Work request :: Give back all of the data exactly. Leave nothing out.

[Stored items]
******

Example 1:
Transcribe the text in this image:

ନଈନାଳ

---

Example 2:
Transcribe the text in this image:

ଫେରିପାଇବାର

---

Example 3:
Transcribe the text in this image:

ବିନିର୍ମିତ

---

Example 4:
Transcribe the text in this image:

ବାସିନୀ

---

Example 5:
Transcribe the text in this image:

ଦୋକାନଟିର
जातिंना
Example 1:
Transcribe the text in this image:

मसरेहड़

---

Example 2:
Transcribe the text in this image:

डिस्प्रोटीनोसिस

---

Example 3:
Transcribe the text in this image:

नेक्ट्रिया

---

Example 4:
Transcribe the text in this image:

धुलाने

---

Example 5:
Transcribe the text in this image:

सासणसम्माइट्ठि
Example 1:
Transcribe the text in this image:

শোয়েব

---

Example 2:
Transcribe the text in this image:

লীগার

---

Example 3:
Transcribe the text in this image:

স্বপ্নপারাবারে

******

Exercise output ::
Example 1:
Transcribe the text in this image:

ନଈନାଳ

---

Example 2:
Transcribe the text in this image:

ଫେରିପାଇବାର

---

Example 3:
Transcribe the text in this image:

ବିନିର୍ମିତ

---

Example 4:
Transcribe the text in this image:

ବାସିନୀ

---

Example 5:
Transcribe the text in this image:

ଦୋକାନଟିର
जातिंना
Example 1:
Transcribe the text in this image:

मसरेहड़

---

Example 2:
Transcribe the text in this image:

डिस्प्रोटीनोसिस

---

Example 3:
Transcribe the text in this image:

नेक्ट्रिया

---

Example 4:
Transcribe the text in this image:

धुलाने

---

Example 5:
Transcribe the text in this image:

सासणसम्माइट्ठि
Example 1:
Transcribe the text in this image:

শোয়েব

---

Example 2:
Transcribe the text in this image:

লীগার

---

Example 3:
Transcribe the text in this image:

স্বপ্নপারাবারে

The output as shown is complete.